— WHAT TO DO —
• a. In the shipbuilding discussion, which vessel types does one reply say continue to be built at a decent rate?
• b. Write out the passage of the shipbuilding discussion starting with "As for the articles, I" and going on through "someone like you.".
• c. In the shipbuilding discussion, why does one reply disagree that the knowledge of how to build warships at scale has been lost?

— SOURCE EXTRACT —
As for the articles, I thought both showed real world issues, and the historical consequences of not having enough logistics.

We have a shipbuilding crisis that accelerated when Reagan and the Republicans got rid of tariffs / subsidies. We have not only lost most of the infrastructure and the workforce, but it appears we no longer have the institutional knowledge of how to build warships at scale. This is reminiscent of the degradation of the German surface fleet from WW1 to WW2.

Do you legitimately think that Trump or his bros want a "workforce" to exist when they are all finished? Serious question.....
 

AllAmerican75

FUBIJAR
None
Contributor
Let me restate my position then. Konrad’s content is perfect for someone like you.
Brett, which statement below did Randy make that was inaccurate? Even official Navy sources have acknowledged the issues within our shipbuilding and maritime maintenance infrastructure and workforce. I can tell you from personal experience that these issues exist and that we are working on figuring out how to fix them. I feel like you're shooting the messenger here.
We have a shipbuilding crisis that accelerated when Reagan and the Republicans got rid of tariffs / subsidies. We have not only lost most of the infrastructure and the workforce, but it appears we no longer have the institutional knowledge of how to build warships at scale. This is reminiscent of the degradation of the German surface fleet from WW1 to WW2.
 

Flash

SEVAL/ECMO
None
Super Moderator
Contributor
Nothing from Konrad can really be considered a “good article.”

From what little I've seen and heard about him he is a bit like Ward Carroll, but with less actual experience and credibility.

We have a shipbuilding crisis that accelerated when Reagan and the Republicans got rid of tariffs / subsidies. We have not only lost most of the infrastructure and the workforce, but it appears we no longer have the institutional knowledge of how to build warships at scale. This is reminiscent of the degradation of the German surface fleet from WW1 to WW2.

I am not sure you can lay all the blame of our shipbuilding industry at a lack of subsidies and tariffs, foreign shipyards have been building first-class products at much less cost for decades now. While there is likely some need for government assistance a company that relies primarily on something like that often does not produce the best product.

And while our shipbuilding industry needs help I wouldn't say we've forgotten to build warships to scale, as DDG's and SSN's continue to be built at a decent rate. I think many of the issues with the FFG's seem to be with the Navy and not the shipbuilder, though from what I've seen they do have issues as well.
 

Randy Daytona

Cold War Relic
pilot
Super Moderator
Do you legitimately think that Trump or his bros want a "workforce" to exist when they are all finished? Serious question.....
Judging by the last 2 decades of offshoring and H1B visas, does anybody on Wall Street want a US workforce?

That said, President Trump would be interested in “Lenny, you will have saved the lives of millions of registered voters” by giving them meaningful and rewarding blue collar jobs - and these voters would be highly likely to reward said benefactor and his party.

(Chart comprehension data)
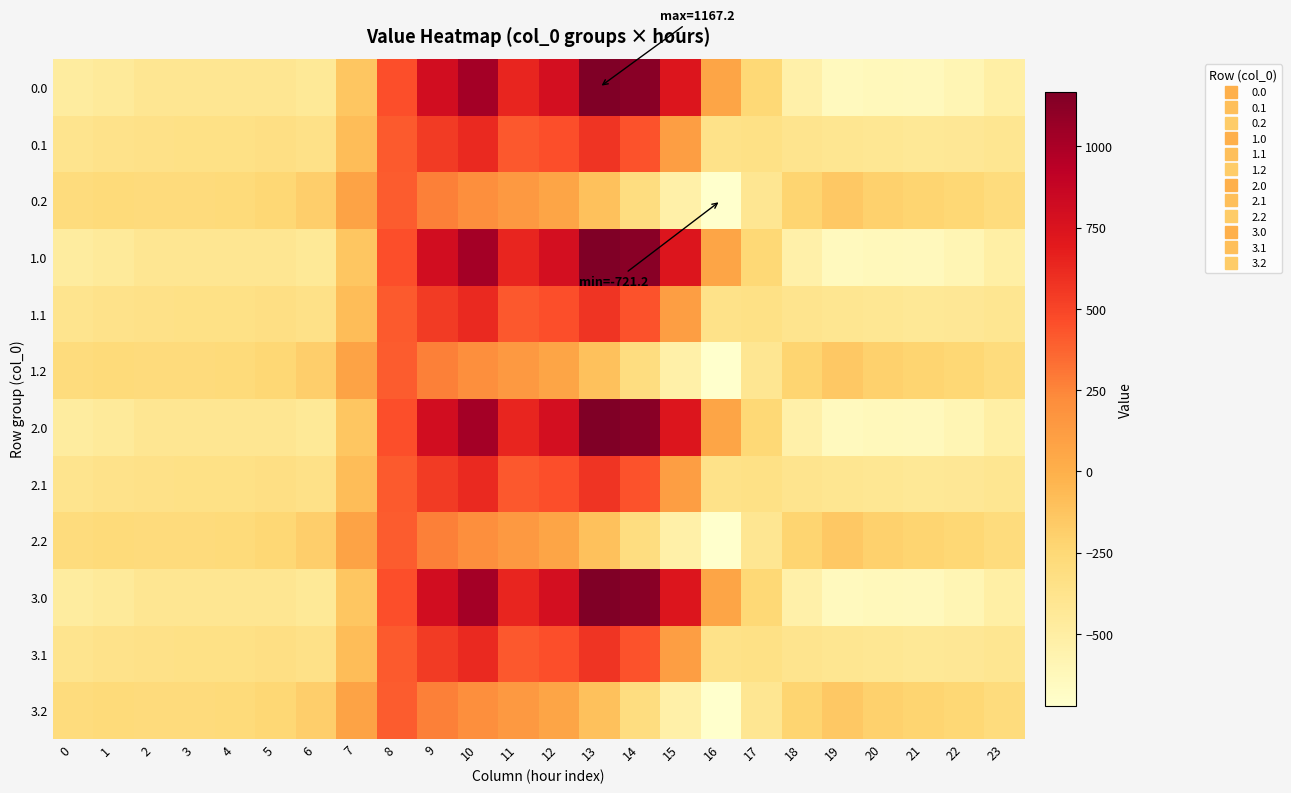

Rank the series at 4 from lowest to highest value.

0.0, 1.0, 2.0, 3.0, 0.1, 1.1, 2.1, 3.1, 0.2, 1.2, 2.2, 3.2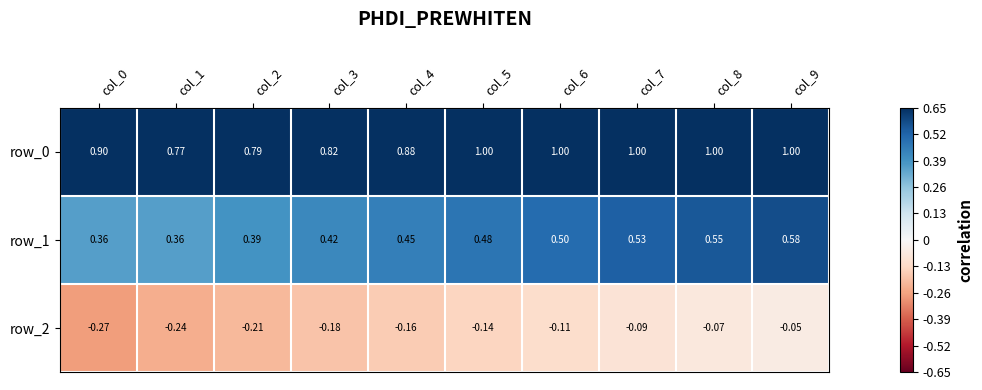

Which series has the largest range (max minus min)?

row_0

— SET OF ANSWERS —
• a. DDG's and SSN's.

• b.
As for the articles, I thought both showed real world issues, and the historical consequences of not having enough logistics.

We have a shipbuilding crisis that accelerated when Reagan and the Republicans got rid of tariffs / subsidies. We have not only lost most of the infrastructure and the workforce, but it appears we no longer have the institutional knowledge of how to build warships at scale. This is reminiscent of the degradation of the German surface fleet from WW1 to WW2.

Do you legitimately think that Trump or his bros want a "workforce" to exist when they are all finished? Serious question.....
 

AllAmerican75

FUBIJAR
None
Contributor
Let me restate my position then. Konrad’s content is perfect for someone like you.

• c. The reply says that DDG's and SSN's continue to be built at a decent rate. For that reason, the poster would not say the ability to build warships at scale has been forgotten.